About this task » Only the final stretch of the data is wanted: reproduce the line containing "index dip: (1316, 797)" and each line after it, exactly.

[Start of Attachment]

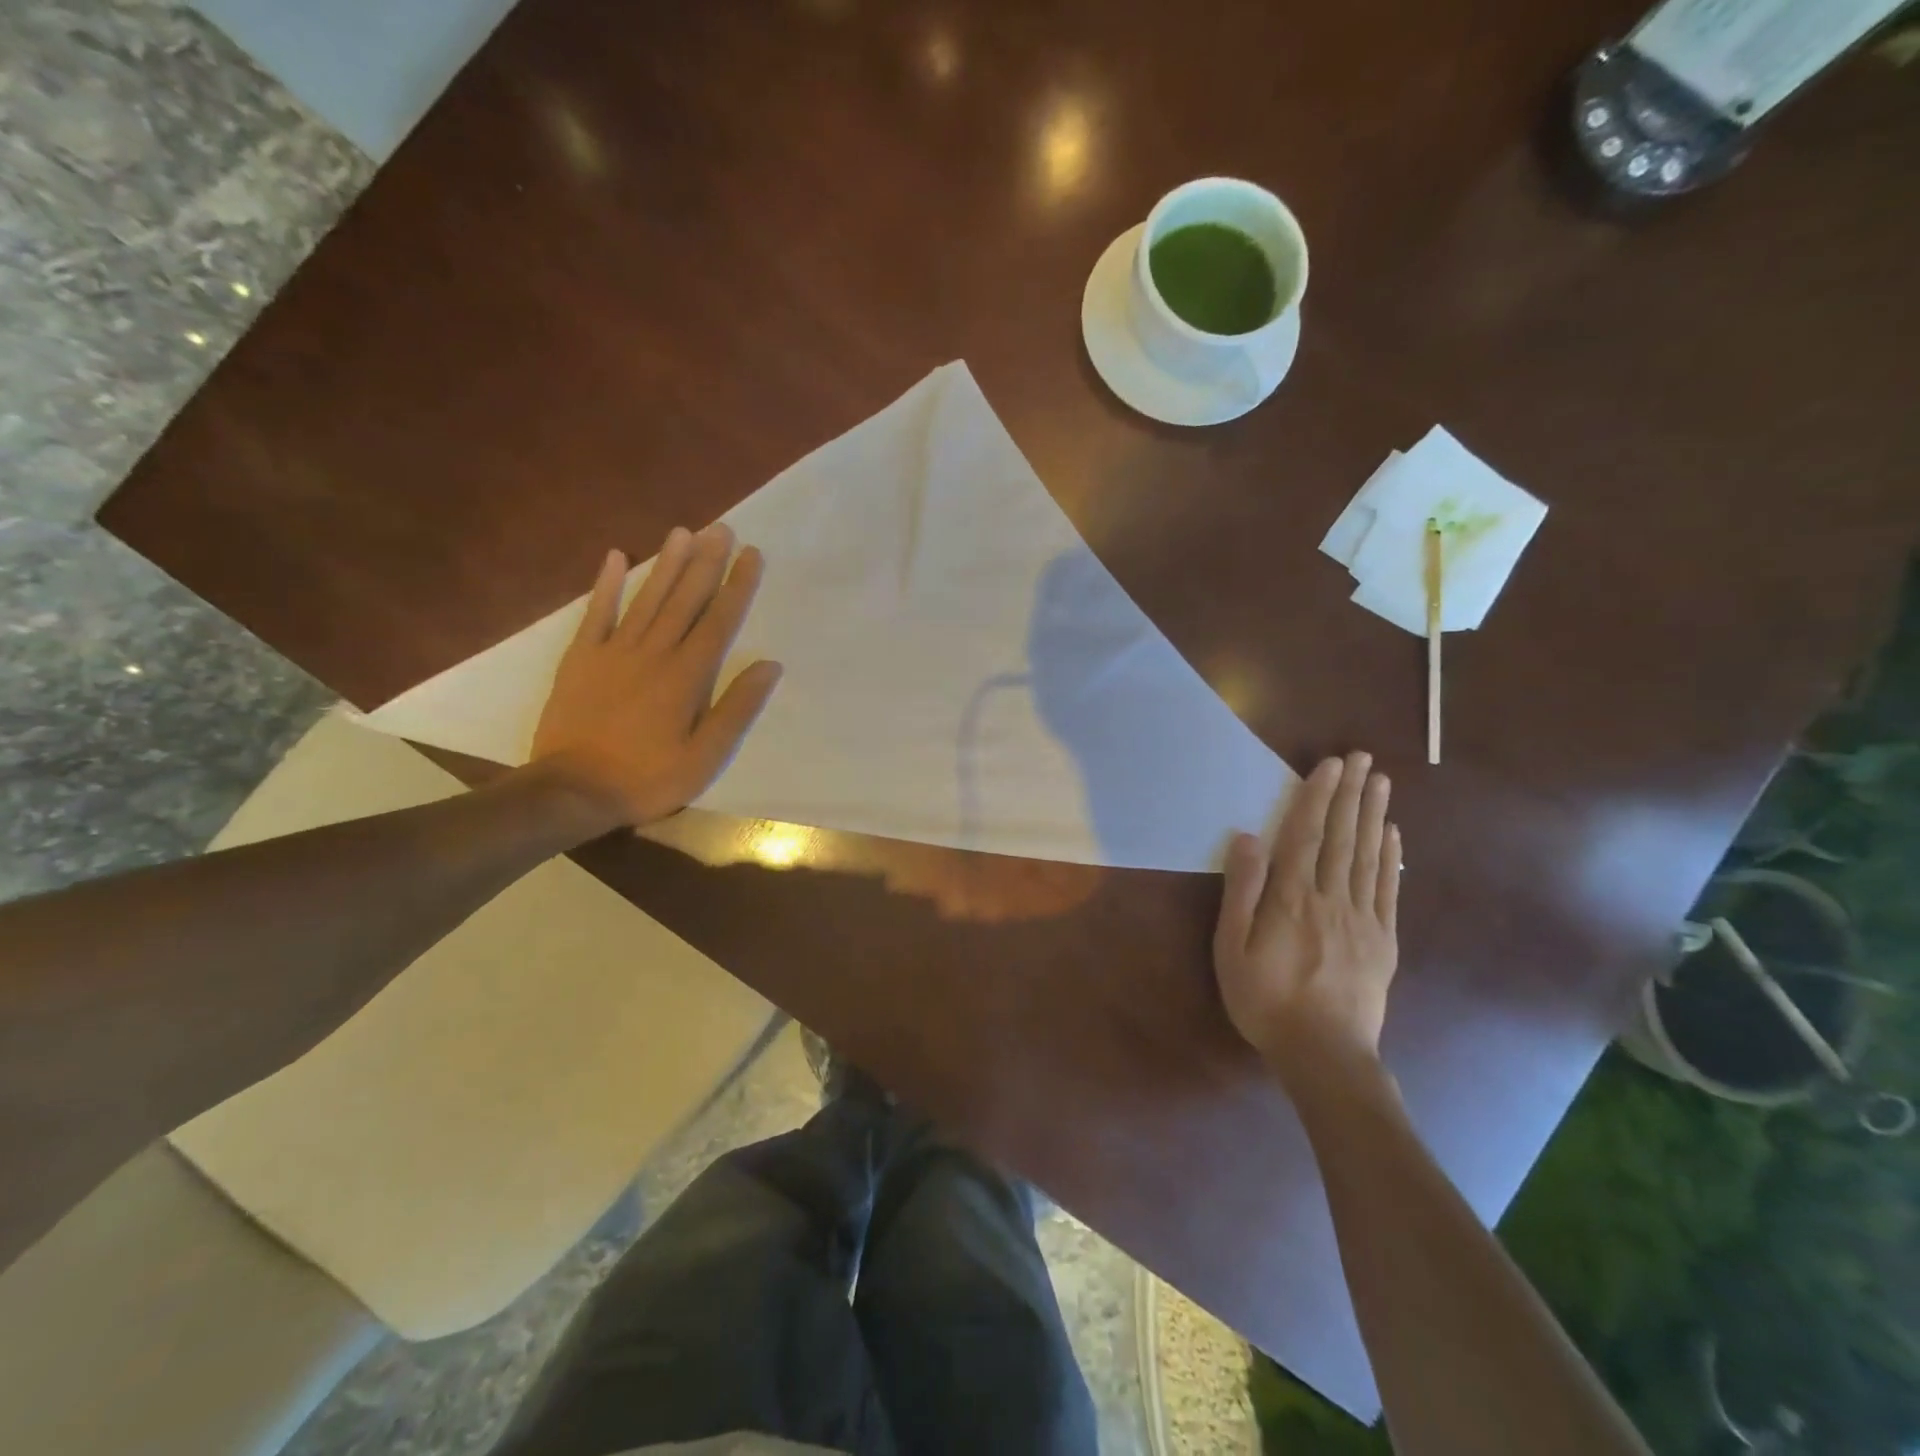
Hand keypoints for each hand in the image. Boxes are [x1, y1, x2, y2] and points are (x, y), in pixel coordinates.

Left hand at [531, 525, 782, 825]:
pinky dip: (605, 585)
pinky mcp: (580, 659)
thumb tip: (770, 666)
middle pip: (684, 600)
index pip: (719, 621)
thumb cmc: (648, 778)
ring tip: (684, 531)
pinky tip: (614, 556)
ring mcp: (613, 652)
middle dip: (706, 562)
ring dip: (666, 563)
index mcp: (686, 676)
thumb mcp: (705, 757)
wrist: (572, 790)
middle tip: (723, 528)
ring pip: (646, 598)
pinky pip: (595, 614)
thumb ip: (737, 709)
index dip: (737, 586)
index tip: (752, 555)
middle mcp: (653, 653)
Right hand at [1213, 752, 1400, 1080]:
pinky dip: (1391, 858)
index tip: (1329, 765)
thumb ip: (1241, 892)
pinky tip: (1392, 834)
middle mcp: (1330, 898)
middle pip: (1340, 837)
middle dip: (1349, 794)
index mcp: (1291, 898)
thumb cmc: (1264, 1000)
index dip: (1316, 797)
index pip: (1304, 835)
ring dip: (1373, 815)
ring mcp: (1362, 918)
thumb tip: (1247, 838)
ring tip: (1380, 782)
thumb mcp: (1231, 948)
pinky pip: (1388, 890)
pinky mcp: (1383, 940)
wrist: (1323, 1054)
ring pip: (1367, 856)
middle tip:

[End of Attachment]

Written answer »
index dip: (1316, 797)
index pip: (1304, 835)
ring dip: (1373, 815)
ring mcp: (1362, 918)
thumb tip: (1247, 838)
ring tip: (1380, 782)
thumb mcp: (1231, 948)
pinky pip: (1388, 890)
pinky mcp: (1383, 940)
wrist: (1323, 1054)
ring pip: (1367, 856)
middle tip:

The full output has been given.